Abstract:We consider the problem of minimizing the sum of a smooth function $h$ with a bounded Hessian, and a nonsmooth function. We assume that the latter function is a composition of a proper closed function $P$ and a surjective linear map $\cal M$, with the proximal mappings of $\tau P$, $\tau > 0$, simple to compute. This problem is nonconvex in general and encompasses many important applications in engineering and machine learning. In this paper, we examined two types of splitting methods for solving this nonconvex optimization problem: alternating direction method of multipliers and proximal gradient algorithm.

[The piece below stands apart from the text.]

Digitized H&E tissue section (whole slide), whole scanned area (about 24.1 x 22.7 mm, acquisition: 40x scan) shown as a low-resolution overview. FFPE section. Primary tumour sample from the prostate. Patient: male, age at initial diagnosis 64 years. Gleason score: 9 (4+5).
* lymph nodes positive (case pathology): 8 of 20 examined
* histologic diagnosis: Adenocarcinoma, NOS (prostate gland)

For the direct adaptation of the alternating direction method of multipliers, we show that, if the penalty parameter is chosen sufficiently large and the sequence generated has a cluster point, then it gives a stationary point of the nonconvex problem. We also establish convergence of the whole sequence under an additional assumption that the functions $h$ and $P$ are semi-algebraic. Furthermore, we give simple sufficient conditions to guarantee boundedness of the sequence generated. These conditions can be satisfied for a wide range of applications including the least squares problem with the $\ell_{1/2}$ regularization. Finally, when $\cal M$ is the identity so that the proximal gradient algorithm can be efficiently applied, we show that any cluster point is stationary under a slightly more flexible constant step-size rule than what is known in the literature for a nonconvex $h$.